[TASK OBJECTIVE]:
Please repeat the text lines of every entry below word for word, leaving out the pictures.

[GIVEN DATA]:
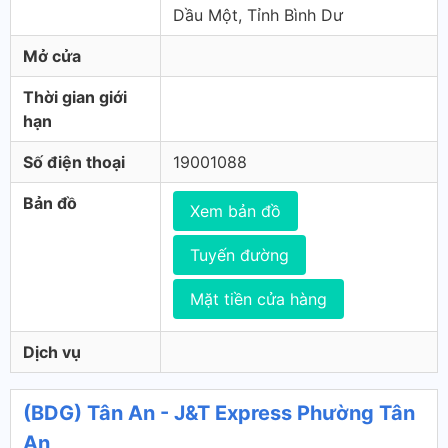
Dầu Một, Tỉnh Bình Dư
Mở cửa
Thời gian giới
hạn
Số điện thoại
19001088
Bản đồ
Xem bản đồ
Tuyến đường
Mặt tiền cửa hàng
Dịch vụ
(BDG) Tân An - J&T Express Phường Tân
An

[FINAL ANSWER]:
Dầu Một, Tỉnh Bình Dư
Mở cửa
Thời gian giới
hạn
Số điện thoại
19001088
Bản đồ
Xem bản đồ
Tuyến đường
Mặt tiền cửa hàng
Dịch vụ
(BDG) Tân An - J&T Express Phường Tân
An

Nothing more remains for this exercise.